The remains of the Roman Temple, such as they were, still enabled us to imagine the grandeur of the front facade of the Roman temple. Built in the first half of the second Century AD, to honour Emperor Hadrian, the temple had an impressive facade made out of cut stone blocks.
After a lovely wander through the ruins we found a small restaurant open only for “takeaways” (due to Covid restrictions) but who allowed us to sit in their garden while they prepared some delicious gozleme for our lunch.
We arrived back to our respective boats and had a couple of hours of relaxation in the beautiful surroundings before a sumptuous roast dinner on Catabella.
We would have loved to stay longer and explore Olympos a little bit more and also try and find the Chimaera at the other end of the beach that we had motored to on our dinghies. The Chimaera consists of two outcrops of volcanic rock where escaping natural gas is permanently alight. Homer described this phenomenon as “a fire breathing monster part lion, part goat and part snake”. I really want to see that!
Alas, lockdown was starting at 6 pm and we had to get back in time to collect the dress, long pants and shorts I was having made by the local dressmaker from fabric I had picked up at the market for less than 10 Australia dollars.

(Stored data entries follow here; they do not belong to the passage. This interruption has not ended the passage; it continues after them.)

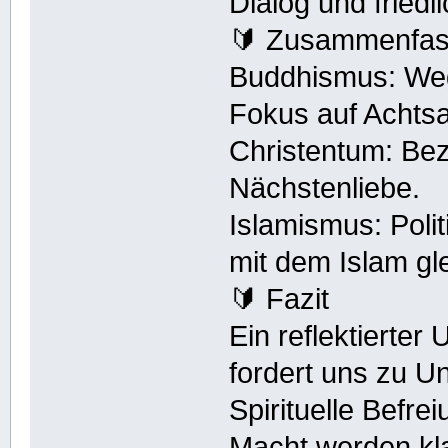
Dialog und friedl
🔰 Zusammenfa
Buddhismus: Weg
Fokus auf Achtsa
Christentum: Bez
Nächstenliebe.
Islamismus: Poli
mit dem Islam gl
🔰 Fazit
Ein reflektierter
fordert uns zu U
Spirituelle Befrei
Macht werden kla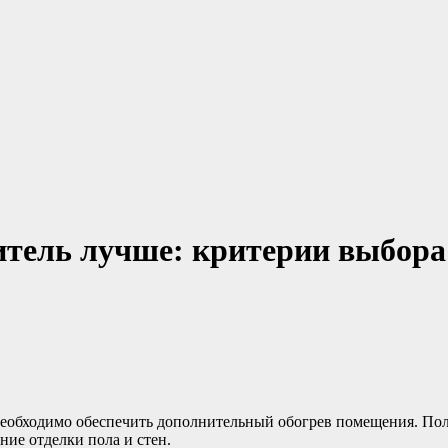
итель лучше: критерии выбора
у необходимо обеспечить дополнительный обогрев помещения. П
ние отделки пола и стен.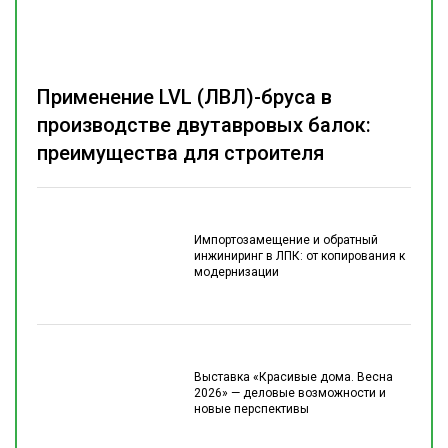
Применение LVL (ЛВЛ)-бруса в
производстве двутавровых балок:
преимущества для строителя
Импортозамещение и обратный
инжиниринг в ЛПК: от копирования к
модернизации
Выставка «Красивые дома. Весна
2026» — деловые возможности и
новые перспективы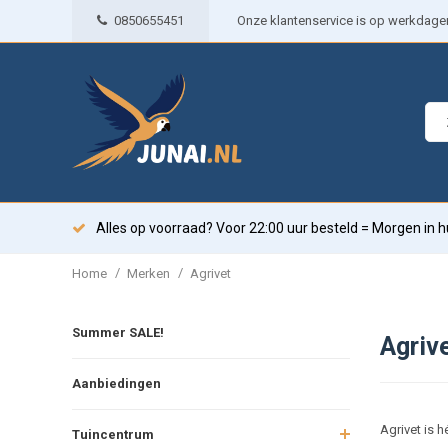
0850655451
Onze klantenservice is op werkdagen 
Alles op voorraad? Voor 22:00 uur besteld = Morgen in h
/
/
Home
Merken
Agrivet
Summer SALE!
Agriv
Aanbiedingen
Agrivet is 
Tuincentrum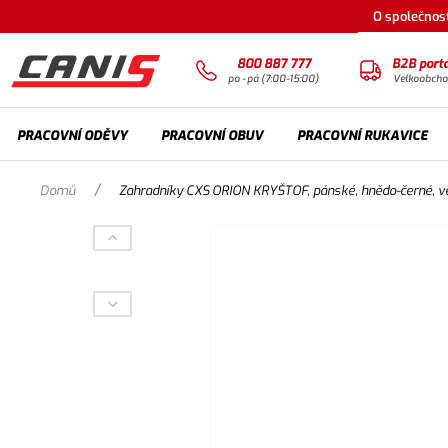
O společnost
800 887 777
B2B portá
po - pá (7:00-15:00)
Velkoobch
PRACOVNÍ ODĚVY
PRACOVNÍ OBUV
PRACOVNÍ RUKAVICE
/
Domů
Zahradníky CXS ORION KRYŠTOF, pánské, hnědo-černé, ve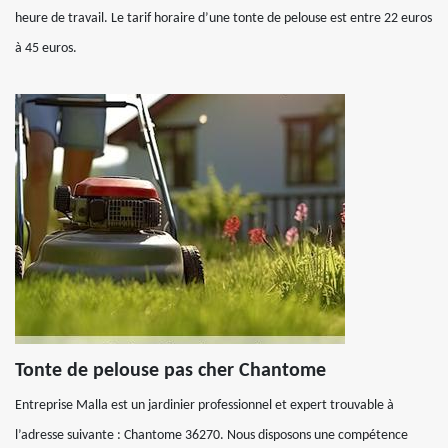
heure de travail. Le tarif horaire d’une tonte de pelouse est entre 22 euros
à 45 euros.
Tonte de pelouse pas cher Chantome
Entreprise Malla est un jardinier professionnel et expert trouvable à
l’adresse suivante : Chantome 36270. Nous disposons une compétence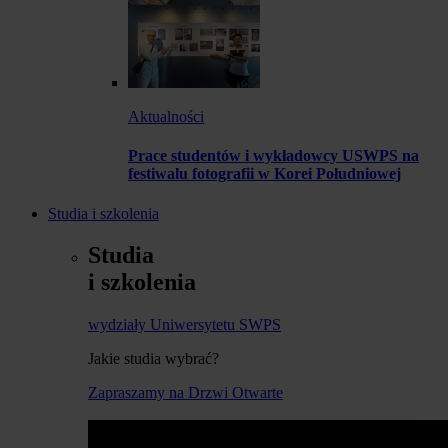
Aktualności
Prace studentów i wykładowcy USWPS na
festiwalu fotografii w Korei Południowej
Studia i szkolenia
Studia
i szkolenia
wydziały Uniwersytetu SWPS
Jakie studia wybrać?
Zapraszamy na Drzwi Otwarte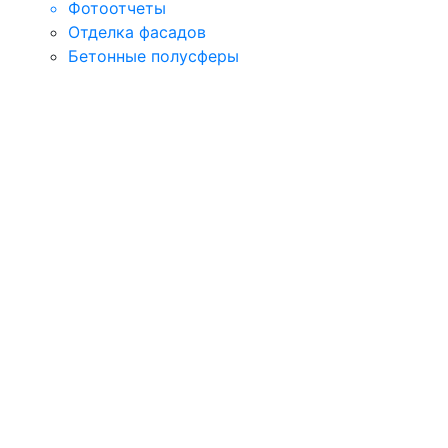
Фотоотчеты
Отделка фасадов
Бетонные полусферы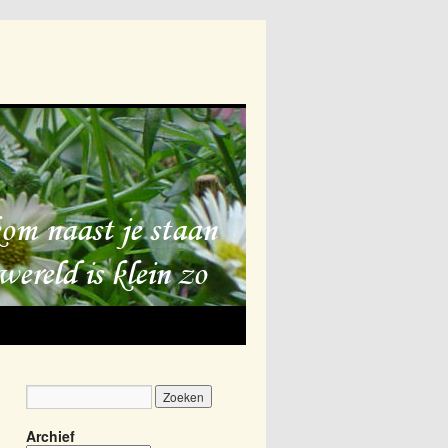
Archief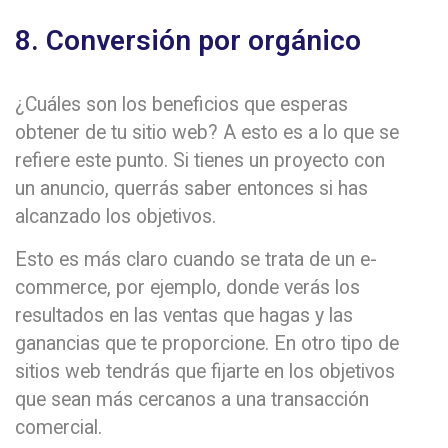
8. Conversión por orgánico
¿Cuáles son los beneficios que esperas
obtener de tu sitio web? A esto es a lo que se
refiere este punto. Si tienes un proyecto con
un anuncio, querrás saber entonces si has
alcanzado los objetivos.
Esto es más claro cuando se trata de un e-
commerce, por ejemplo, donde verás los
resultados en las ventas que hagas y las
ganancias que te proporcione. En otro tipo de
sitios web tendrás que fijarte en los objetivos
que sean más cercanos a una transacción
comercial.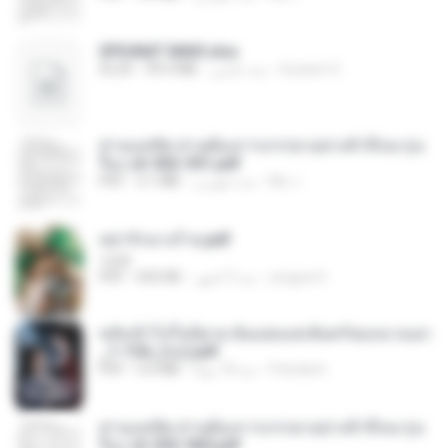
SPIUNAT MAVI.xlsx
Susann S.
منذ عامين
99.4 MB
XLSX
ท่านแม่ทัพ ท่านต้องการภรรยาอย่างข้าถึงจะรุ่งเ
รือง ch 502-551.pdf
My J.
منذ شهرين
3.1 MB
PDF
หย่ารักนางร้าย.pdf
1234
yingyai S.
منذ 3 أشهر
692 KB
PDF
หลังเข้าไปในนิยาย ฉันแย่งแสงจันทร์ของนางเอก
_1-154_(จบ).pdf
Pandarin
منذ 18 يومًا
5.6 MB
PDF
ท่านแม่ทัพ ท่านต้องการภรรยาอย่างข้าถึงจะรุ่งเ
รือง ch 553-560.pdf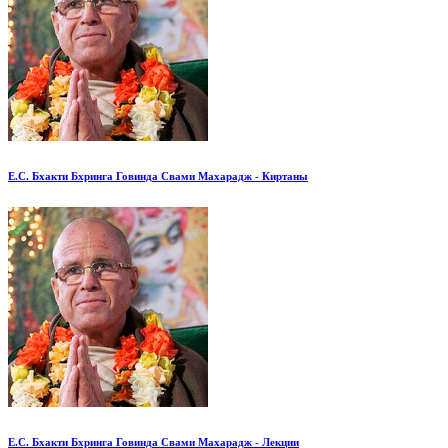
Е.С. Бхакти Бхринга Говинда Свами Махарадж - Киртаны
Е.С. Бхакти Бхринга Говинда Свами Махарадж - Лекции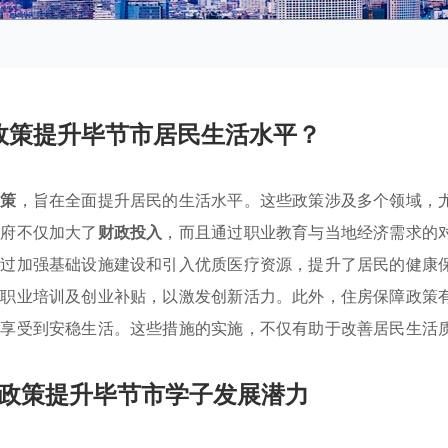
政策提升毕节市居民生活水平？
政策
，旨在全面提升居民的生活水平。这些政策涉及多个领域，
政府不仅加大了
财政投入
，而且通过职业教育与当地经济需求的
通过加强基础设施建设和引入优质医疗资源，提升了居民的健康
括职业培训及创业补贴，以激发创新活力。此外，住房保障政策
庭享受到安稳生活。这些措施的实施，不仅有助于改善居民生活
政策提升毕节市学子发展潜力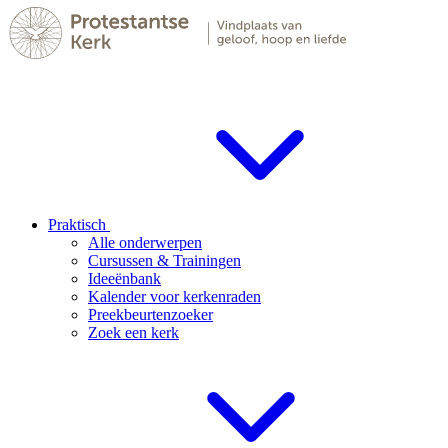
Praktisch
Alle onderwerpen
Cursussen & Trainingen
Ideeënbank
Kalender voor kerkenraden
Preekbeurtenzoeker
Zoek een kerk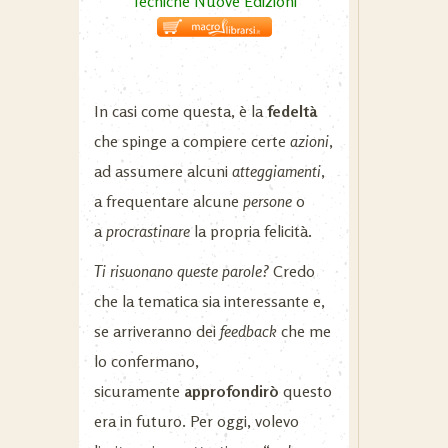
Tecniche Nuove Edizioni
In casi come questa, è la
fedeltà
che spinge a compiere certe
azioni
,
ad assumere alcuni
atteggiamenti
,
a frequentare alcune
persone
o
a
procrastinare
la propria felicità.
Ti risuonano queste parole?
Credo
che la tematica sia interessante e,
se arriveranno dei
feedback
che me
lo confermano,
sicuramente
approfondirò
questo
era in futuro. Per oggi, volevo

Adalet, the dressmaker, had rustled these up in just a couple of days and we were anxious to pay for them before lockdown as she wouldn’t be earning much, if anything, during the 17 days when everyone was having to stay home.
The journey back to Finike was once again gorgeous with calm seas, no wind and no swell.
The peak of the majestic Mt Olympos was still visible but the lower slopes were encased in a circle of low thick cloud – very atmospheric and a sight that will remain in our memories.
We arrived in good time to go to the dressmakers and stock up on wine (supermarkets are not allowed to sell alcohol during lockdowns) and be back in time for “pre-lockdown drinks” on C-arm with some of our yachting compatriots.
It was so great to get away – even though it was only for two days – as we felt thoroughly rejuvenated and ready to face lockdown with reasonable equanimity.